> [Required action]: Work through the records below and copy every line that includes "lines".

━━ Listed records ━━

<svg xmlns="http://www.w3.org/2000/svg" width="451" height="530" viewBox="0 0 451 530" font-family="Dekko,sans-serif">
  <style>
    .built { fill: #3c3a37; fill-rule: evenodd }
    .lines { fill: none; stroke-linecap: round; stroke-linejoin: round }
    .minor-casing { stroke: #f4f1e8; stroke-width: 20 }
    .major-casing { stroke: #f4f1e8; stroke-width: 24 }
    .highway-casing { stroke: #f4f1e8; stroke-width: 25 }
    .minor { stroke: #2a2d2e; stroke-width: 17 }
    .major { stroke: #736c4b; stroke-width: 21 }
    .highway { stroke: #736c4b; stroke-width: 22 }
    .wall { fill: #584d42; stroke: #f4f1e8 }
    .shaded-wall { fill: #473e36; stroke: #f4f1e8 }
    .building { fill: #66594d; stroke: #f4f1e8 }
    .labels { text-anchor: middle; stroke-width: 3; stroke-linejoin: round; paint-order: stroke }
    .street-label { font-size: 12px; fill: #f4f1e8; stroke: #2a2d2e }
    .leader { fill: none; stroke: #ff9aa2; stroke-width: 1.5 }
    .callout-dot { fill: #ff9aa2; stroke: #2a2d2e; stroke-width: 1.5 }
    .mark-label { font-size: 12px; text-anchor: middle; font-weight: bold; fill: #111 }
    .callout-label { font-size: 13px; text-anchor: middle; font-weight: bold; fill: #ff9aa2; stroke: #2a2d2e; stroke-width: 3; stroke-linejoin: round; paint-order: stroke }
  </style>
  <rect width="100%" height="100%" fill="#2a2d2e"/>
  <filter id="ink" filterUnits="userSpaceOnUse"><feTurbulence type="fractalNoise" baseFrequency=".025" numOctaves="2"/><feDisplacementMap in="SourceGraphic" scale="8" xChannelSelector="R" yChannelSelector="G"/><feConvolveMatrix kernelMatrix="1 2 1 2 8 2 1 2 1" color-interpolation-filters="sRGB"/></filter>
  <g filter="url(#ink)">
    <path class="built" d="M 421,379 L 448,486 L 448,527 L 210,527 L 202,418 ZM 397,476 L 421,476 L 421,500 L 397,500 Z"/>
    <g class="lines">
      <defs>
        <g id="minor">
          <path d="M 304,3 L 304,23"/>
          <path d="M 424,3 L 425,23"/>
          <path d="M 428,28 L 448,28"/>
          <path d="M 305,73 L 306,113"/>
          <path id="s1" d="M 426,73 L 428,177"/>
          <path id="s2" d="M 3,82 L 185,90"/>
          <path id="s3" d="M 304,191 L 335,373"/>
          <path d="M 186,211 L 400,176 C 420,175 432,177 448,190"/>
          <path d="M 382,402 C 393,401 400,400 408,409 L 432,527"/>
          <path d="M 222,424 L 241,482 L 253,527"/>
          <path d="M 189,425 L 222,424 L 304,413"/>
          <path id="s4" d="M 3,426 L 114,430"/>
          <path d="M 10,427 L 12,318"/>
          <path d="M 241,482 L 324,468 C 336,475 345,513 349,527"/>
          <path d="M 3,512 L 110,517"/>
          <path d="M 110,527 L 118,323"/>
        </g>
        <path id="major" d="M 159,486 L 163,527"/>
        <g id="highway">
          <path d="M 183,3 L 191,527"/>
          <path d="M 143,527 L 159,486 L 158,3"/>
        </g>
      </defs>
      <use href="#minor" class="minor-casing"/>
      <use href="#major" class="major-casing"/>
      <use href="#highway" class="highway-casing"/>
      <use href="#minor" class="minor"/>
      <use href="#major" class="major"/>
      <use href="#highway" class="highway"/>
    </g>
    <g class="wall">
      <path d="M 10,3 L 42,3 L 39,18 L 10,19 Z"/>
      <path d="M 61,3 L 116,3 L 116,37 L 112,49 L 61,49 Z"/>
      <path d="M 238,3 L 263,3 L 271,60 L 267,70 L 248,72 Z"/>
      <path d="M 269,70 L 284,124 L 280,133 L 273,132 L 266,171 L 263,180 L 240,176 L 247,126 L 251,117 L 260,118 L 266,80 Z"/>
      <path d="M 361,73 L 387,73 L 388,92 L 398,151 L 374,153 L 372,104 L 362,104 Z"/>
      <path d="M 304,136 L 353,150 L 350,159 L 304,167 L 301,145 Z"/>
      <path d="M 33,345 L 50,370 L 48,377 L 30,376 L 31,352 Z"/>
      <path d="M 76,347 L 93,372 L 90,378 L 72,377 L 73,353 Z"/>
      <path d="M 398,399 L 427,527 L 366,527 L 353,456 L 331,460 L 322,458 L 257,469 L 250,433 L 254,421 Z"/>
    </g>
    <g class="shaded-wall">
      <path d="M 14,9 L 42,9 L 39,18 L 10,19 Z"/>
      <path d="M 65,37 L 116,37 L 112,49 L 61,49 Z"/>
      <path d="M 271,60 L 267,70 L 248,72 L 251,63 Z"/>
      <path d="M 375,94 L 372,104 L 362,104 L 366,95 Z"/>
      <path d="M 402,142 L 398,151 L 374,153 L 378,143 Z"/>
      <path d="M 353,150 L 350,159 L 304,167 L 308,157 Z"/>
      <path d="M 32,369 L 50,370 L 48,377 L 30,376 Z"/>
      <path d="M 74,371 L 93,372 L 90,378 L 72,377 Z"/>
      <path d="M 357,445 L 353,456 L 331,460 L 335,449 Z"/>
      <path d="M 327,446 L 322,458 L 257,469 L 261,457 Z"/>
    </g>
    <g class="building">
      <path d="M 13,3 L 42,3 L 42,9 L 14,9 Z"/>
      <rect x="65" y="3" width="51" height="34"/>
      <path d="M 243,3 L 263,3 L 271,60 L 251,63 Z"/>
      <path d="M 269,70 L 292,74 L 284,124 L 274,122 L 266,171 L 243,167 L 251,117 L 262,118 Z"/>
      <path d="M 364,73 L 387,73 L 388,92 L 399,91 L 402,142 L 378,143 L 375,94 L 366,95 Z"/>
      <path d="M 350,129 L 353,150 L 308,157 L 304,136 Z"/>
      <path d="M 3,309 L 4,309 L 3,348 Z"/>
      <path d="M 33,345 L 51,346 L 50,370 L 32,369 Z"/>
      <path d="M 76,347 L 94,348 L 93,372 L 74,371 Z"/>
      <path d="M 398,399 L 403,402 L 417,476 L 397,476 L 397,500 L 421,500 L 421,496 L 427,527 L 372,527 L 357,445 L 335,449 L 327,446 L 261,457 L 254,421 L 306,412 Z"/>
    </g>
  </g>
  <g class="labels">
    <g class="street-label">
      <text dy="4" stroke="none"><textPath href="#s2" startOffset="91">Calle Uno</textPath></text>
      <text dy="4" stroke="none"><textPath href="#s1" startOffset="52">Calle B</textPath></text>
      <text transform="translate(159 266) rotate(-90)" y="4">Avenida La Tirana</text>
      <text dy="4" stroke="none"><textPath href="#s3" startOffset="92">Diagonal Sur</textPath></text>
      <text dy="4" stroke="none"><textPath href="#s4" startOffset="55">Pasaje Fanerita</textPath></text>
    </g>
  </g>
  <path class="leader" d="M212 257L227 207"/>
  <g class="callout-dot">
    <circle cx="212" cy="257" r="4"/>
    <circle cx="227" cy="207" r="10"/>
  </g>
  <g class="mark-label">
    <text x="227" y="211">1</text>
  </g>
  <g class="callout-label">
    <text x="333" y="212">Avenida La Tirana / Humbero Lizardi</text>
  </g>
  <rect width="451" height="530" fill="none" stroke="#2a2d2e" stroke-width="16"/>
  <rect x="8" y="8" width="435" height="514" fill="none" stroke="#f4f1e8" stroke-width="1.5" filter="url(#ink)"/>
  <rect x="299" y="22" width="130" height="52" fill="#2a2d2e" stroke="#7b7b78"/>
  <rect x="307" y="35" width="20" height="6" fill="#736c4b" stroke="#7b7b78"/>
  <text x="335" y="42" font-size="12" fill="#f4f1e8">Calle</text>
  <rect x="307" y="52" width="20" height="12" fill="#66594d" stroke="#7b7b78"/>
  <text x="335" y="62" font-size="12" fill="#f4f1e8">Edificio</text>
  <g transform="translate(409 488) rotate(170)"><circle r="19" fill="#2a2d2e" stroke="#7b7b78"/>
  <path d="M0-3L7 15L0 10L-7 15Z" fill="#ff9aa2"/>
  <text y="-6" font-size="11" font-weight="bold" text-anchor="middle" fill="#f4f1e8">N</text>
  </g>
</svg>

━━━

> [Exercise output]:
    .lines { fill: none; stroke-linecap: round; stroke-linejoin: round }
    <g class="lines">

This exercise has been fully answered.